:: Provided entries

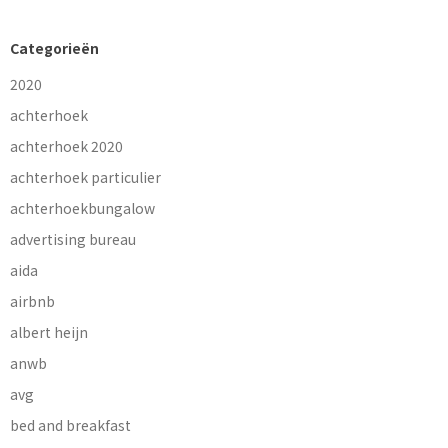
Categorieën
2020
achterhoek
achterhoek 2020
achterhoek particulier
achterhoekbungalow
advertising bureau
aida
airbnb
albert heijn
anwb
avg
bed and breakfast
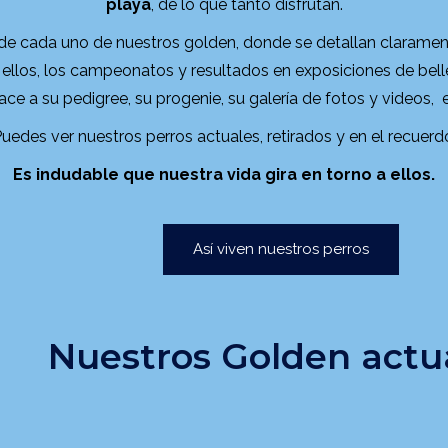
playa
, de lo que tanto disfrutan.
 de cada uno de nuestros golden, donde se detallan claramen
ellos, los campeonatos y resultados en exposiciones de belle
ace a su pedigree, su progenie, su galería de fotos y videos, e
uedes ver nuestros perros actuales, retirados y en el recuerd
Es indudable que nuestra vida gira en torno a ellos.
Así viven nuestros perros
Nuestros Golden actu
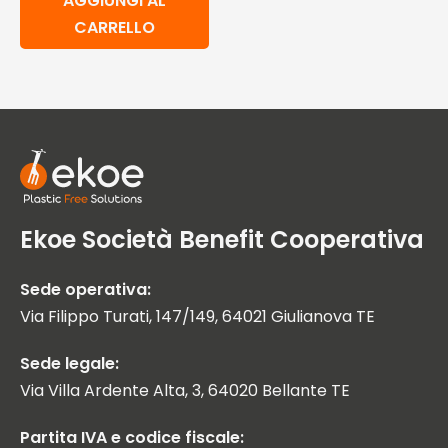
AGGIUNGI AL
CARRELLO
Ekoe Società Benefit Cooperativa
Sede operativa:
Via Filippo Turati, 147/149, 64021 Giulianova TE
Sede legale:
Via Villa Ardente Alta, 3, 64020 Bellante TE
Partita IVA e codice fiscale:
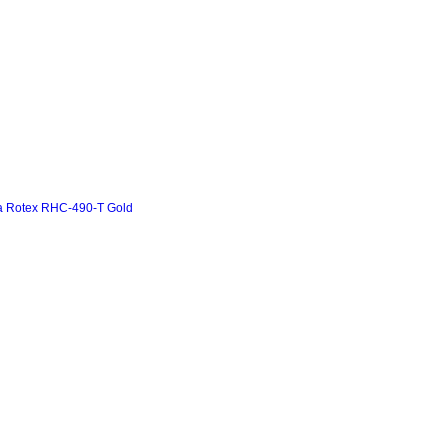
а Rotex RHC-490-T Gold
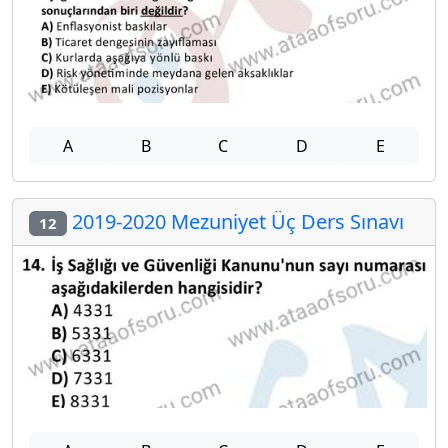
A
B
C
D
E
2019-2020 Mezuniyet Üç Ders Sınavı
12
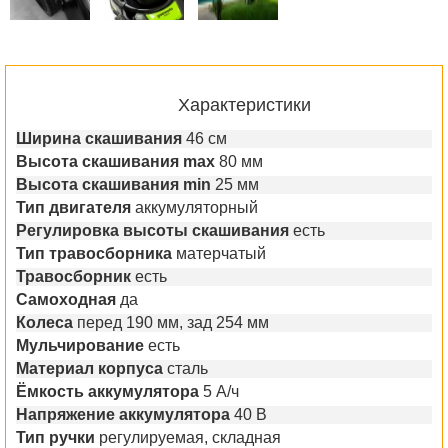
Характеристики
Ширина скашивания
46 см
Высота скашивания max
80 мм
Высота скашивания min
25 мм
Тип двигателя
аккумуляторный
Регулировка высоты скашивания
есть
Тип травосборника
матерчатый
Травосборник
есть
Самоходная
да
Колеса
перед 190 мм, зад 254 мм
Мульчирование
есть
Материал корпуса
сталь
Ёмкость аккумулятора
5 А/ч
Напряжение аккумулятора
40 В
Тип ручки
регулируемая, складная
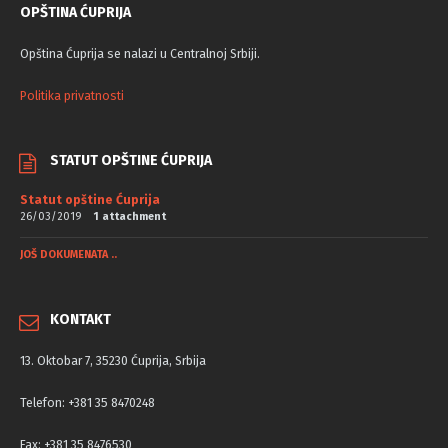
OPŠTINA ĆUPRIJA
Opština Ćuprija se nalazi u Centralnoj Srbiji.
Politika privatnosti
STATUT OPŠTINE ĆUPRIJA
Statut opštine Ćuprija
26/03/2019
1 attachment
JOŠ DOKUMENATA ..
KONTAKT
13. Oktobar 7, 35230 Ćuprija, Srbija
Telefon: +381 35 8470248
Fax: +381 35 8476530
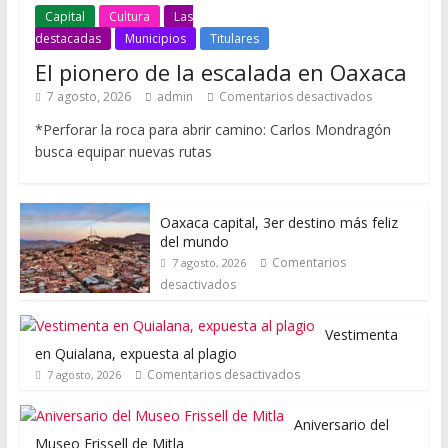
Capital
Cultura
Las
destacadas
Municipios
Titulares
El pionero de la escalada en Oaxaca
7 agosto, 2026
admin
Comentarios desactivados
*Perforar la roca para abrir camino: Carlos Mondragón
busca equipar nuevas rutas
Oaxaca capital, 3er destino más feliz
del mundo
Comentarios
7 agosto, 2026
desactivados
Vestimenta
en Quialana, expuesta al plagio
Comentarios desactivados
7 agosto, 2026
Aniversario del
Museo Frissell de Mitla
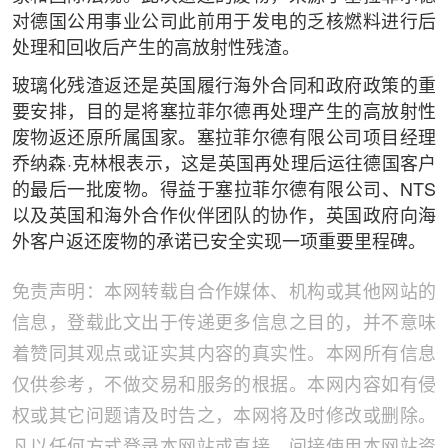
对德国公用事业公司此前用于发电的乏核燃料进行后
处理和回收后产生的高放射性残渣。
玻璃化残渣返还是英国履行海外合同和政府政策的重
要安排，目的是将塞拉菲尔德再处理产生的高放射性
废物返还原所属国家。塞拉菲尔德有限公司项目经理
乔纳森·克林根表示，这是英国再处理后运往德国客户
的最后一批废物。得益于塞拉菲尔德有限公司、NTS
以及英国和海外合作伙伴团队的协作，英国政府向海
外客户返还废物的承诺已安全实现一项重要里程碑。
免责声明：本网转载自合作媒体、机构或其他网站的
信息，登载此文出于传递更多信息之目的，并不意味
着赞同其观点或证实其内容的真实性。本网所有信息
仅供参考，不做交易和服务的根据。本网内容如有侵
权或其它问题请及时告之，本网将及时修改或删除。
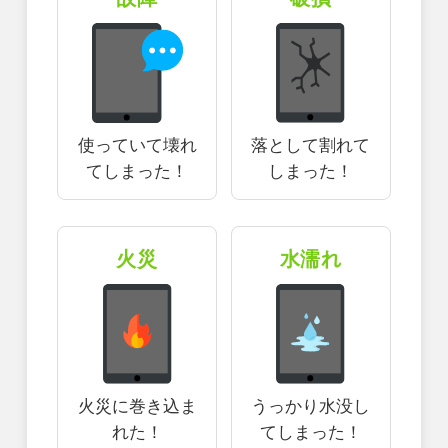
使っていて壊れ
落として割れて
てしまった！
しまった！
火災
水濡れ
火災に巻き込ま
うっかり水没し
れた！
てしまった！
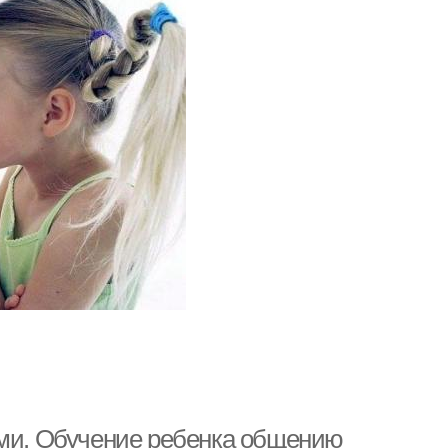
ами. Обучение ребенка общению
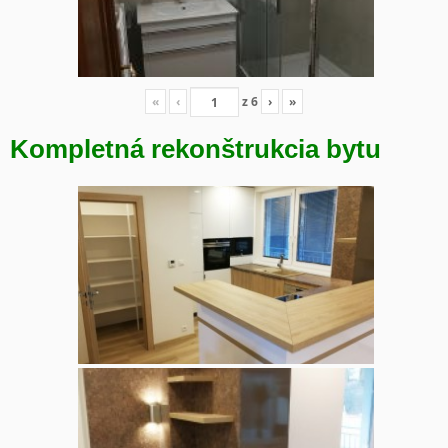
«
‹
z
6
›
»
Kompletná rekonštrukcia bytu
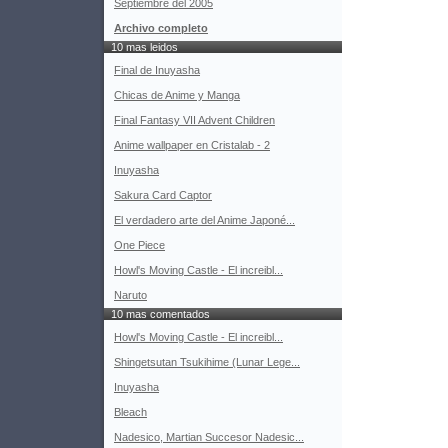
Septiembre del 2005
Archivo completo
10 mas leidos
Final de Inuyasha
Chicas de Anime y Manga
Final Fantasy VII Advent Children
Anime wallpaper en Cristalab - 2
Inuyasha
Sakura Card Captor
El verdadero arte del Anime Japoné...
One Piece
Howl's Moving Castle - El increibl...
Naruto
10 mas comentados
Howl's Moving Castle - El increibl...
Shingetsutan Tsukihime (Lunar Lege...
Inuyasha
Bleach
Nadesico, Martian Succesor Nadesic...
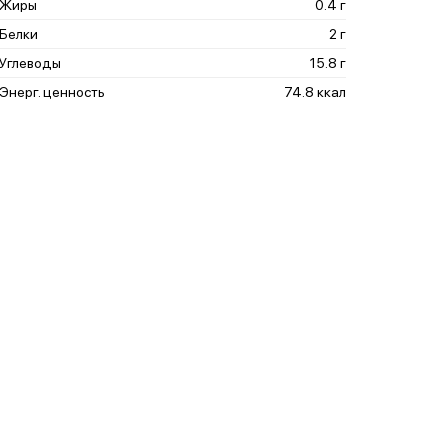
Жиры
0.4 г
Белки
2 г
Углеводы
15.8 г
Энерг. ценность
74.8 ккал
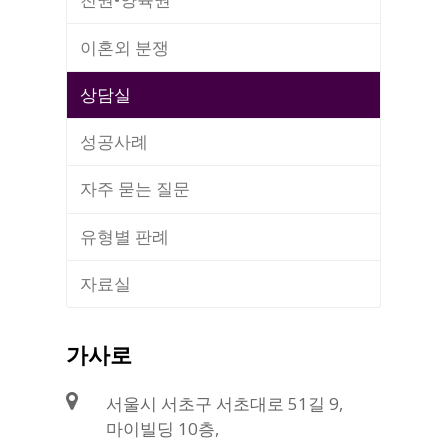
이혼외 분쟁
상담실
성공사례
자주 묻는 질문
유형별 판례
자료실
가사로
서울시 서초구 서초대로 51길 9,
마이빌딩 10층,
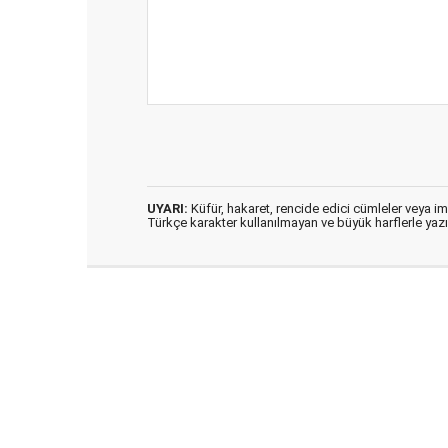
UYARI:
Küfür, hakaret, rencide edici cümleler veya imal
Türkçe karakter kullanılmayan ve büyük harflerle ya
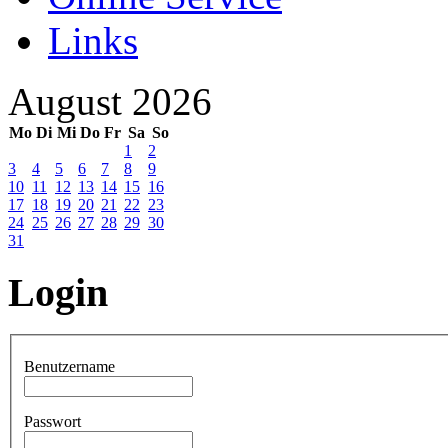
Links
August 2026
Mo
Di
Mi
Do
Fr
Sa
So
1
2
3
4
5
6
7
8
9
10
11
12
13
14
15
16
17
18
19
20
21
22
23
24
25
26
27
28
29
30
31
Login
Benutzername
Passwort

::::

_Prompt_
Count how many lines of the entries contain the word "Oaxaca", and respond with that count only.

_Solution_
2